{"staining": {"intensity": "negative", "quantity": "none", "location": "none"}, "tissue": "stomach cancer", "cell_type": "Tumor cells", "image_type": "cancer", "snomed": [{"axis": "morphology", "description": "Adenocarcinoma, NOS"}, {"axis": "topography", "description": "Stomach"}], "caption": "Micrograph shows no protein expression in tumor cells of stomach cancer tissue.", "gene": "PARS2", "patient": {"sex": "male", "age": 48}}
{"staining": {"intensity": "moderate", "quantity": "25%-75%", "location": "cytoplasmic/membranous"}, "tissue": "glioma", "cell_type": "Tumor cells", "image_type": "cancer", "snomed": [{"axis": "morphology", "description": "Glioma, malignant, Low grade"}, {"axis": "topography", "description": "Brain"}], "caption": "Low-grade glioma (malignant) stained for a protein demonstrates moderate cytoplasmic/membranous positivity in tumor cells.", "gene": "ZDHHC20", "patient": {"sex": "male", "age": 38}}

= = = = =

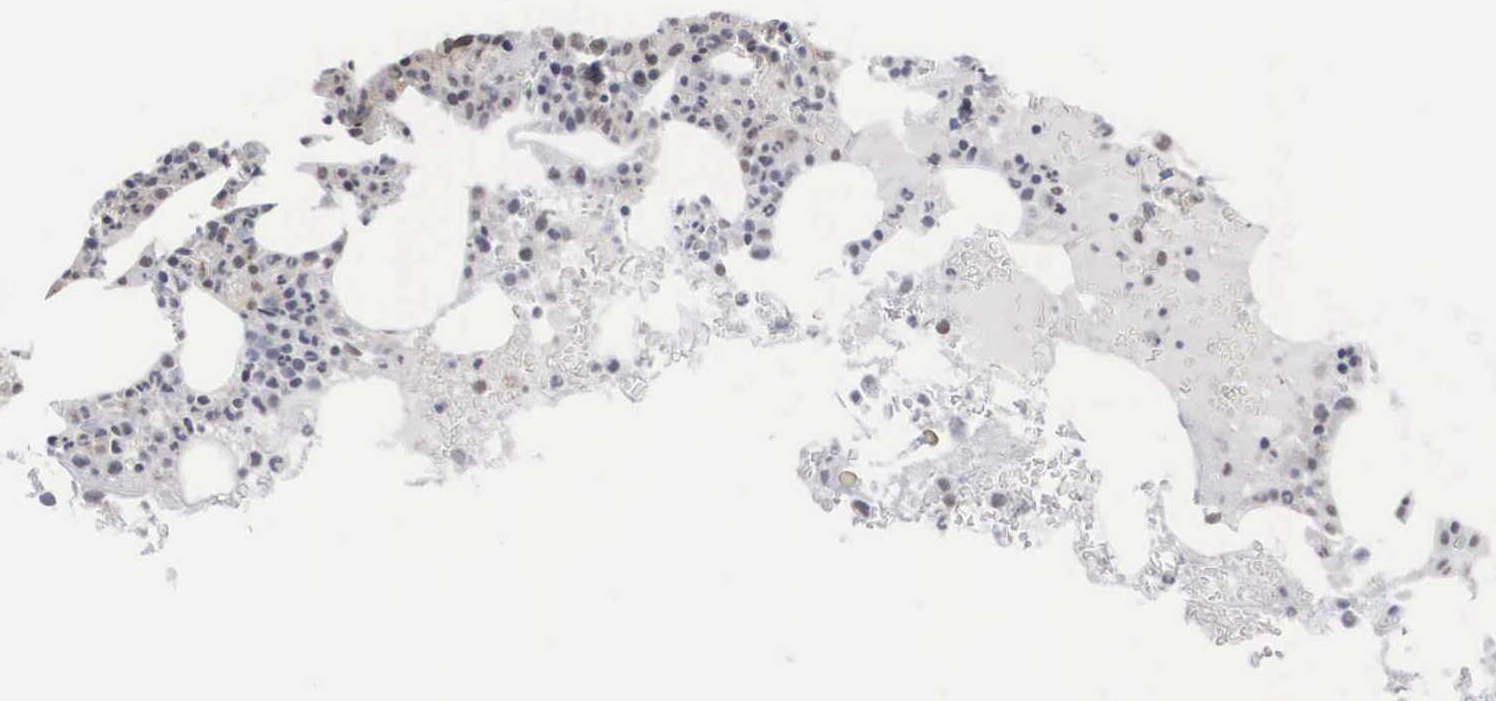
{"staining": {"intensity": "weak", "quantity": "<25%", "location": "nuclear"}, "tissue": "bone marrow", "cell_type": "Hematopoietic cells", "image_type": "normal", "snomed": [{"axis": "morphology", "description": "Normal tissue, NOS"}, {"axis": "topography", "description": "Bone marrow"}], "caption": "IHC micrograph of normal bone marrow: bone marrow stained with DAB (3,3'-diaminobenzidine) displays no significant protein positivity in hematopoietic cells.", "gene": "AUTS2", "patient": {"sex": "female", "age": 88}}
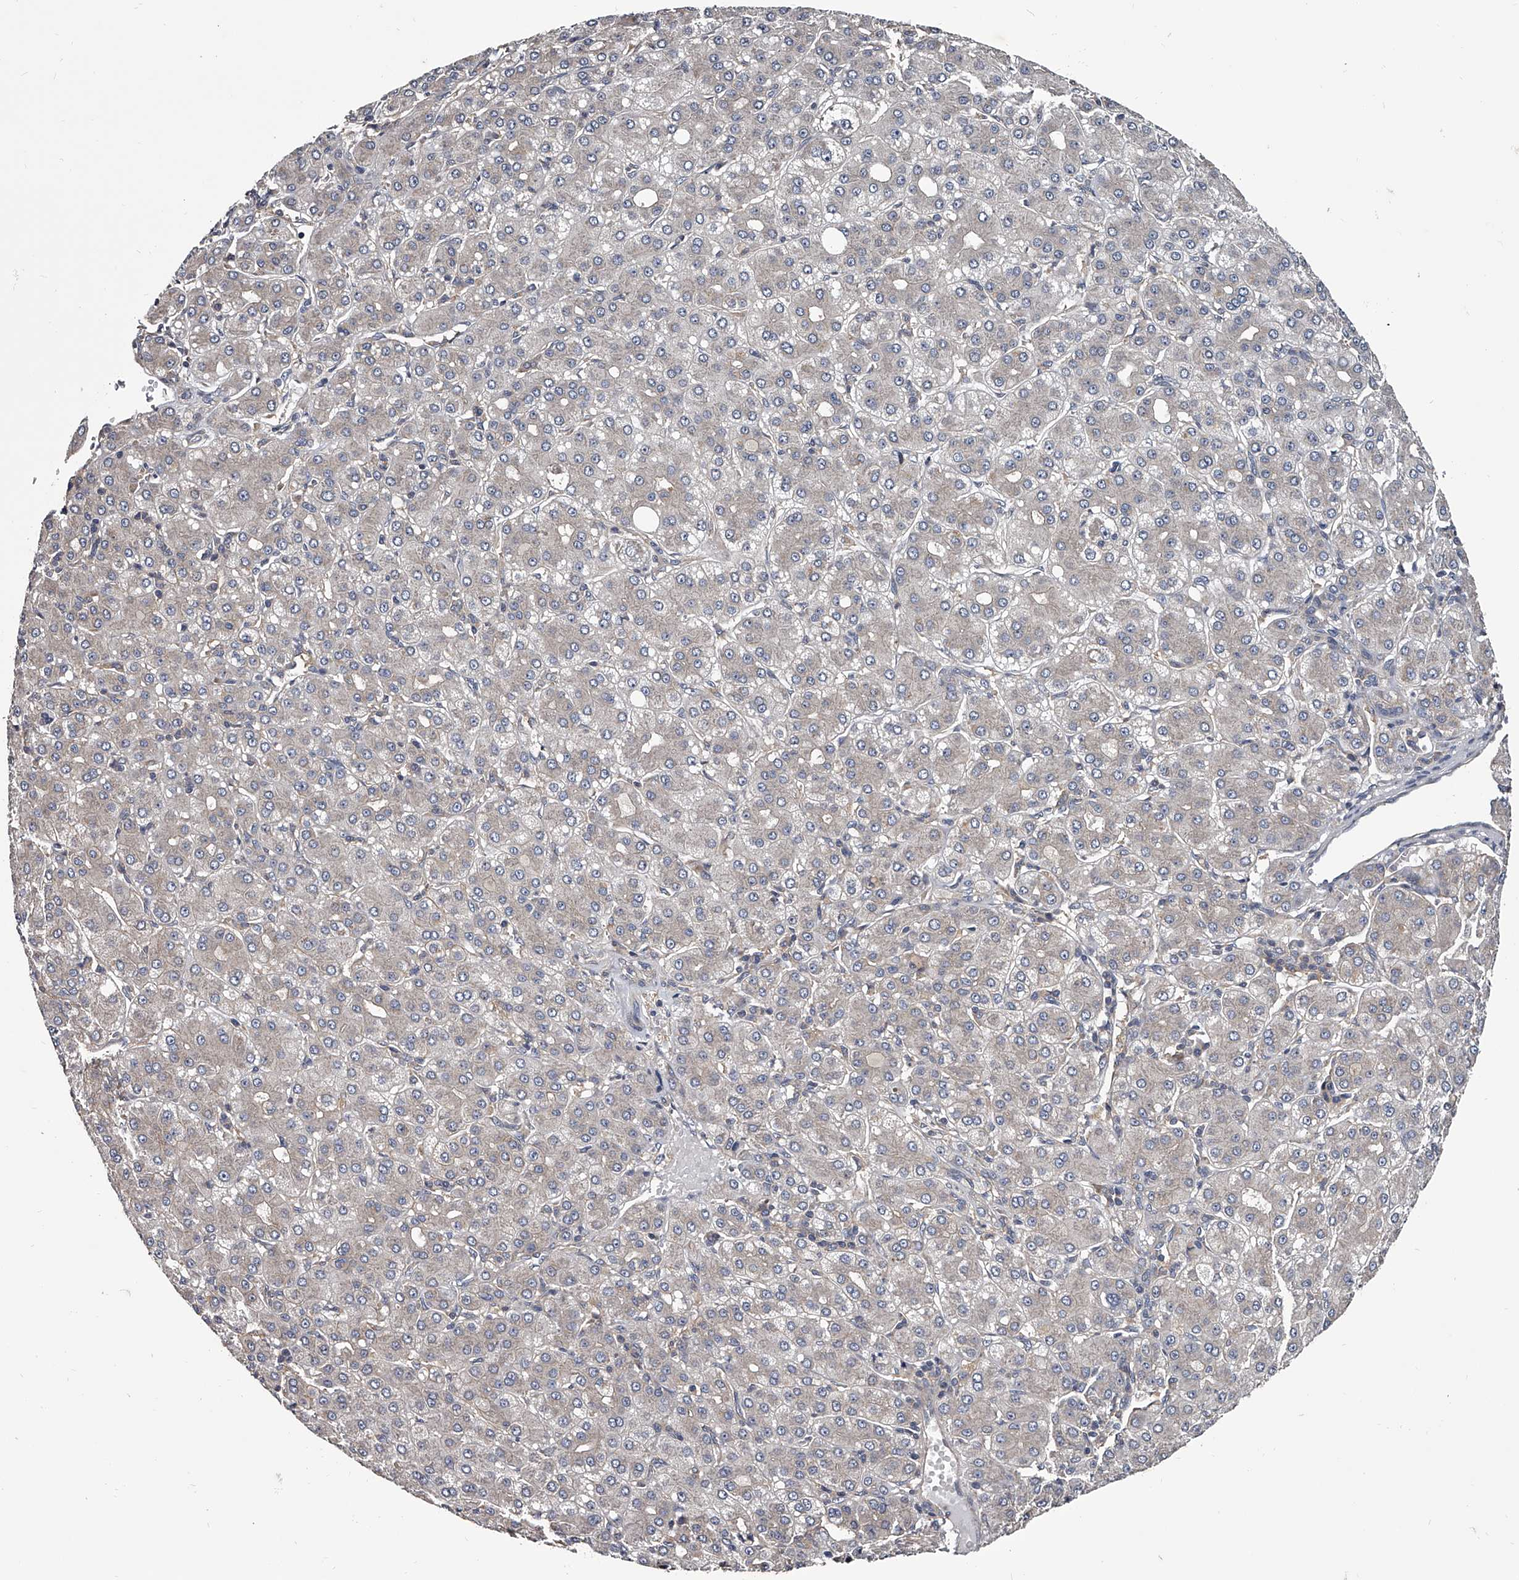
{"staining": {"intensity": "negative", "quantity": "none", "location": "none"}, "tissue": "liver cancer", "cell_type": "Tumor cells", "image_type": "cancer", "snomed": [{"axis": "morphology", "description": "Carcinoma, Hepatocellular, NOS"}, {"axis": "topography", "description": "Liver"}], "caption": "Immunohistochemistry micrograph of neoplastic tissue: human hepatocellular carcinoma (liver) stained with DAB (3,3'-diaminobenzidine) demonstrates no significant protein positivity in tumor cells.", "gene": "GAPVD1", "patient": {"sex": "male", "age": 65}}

= = = = =

Among the entries above, take the line with "micrograph of normal", the line with "micrograph of neoplastic", and all the lines between them, and restate them word for word without pictures.

{"staining": {"intensity": "weak", "quantity": "<25%", "location": "nuclear"}, "tissue": "bone marrow", "cell_type": "Hematopoietic cells", "image_type": "normal", "snomed": [{"axis": "morphology", "description": "Normal tissue, NOS"}, {"axis": "topography", "description": "Bone marrow"}], "caption": "IHC micrograph of normal bone marrow: bone marrow stained with DAB (3,3'-diaminobenzidine) displays no significant protein positivity in hematopoietic cells.", "gene": "AUTS2", "patient": {"sex": "female", "age": 88}}
{"staining": {"intensity": "negative", "quantity": "none", "location": "none"}, "tissue": "liver cancer", "cell_type": "Tumor cells", "image_type": "cancer", "snomed": [{"axis": "morphology", "description": "Carcinoma, Hepatocellular, NOS"}, {"axis": "topography", "description": "Liver"}], "caption": "Immunohistochemistry micrograph of neoplastic tissue: human hepatocellular carcinoma (liver) stained with DAB (3,3'-diaminobenzidine) demonstrates no significant protein positivity in tumor cells.", "gene": "GAPVD1", "patient": {"sex": "male", "age": 65}}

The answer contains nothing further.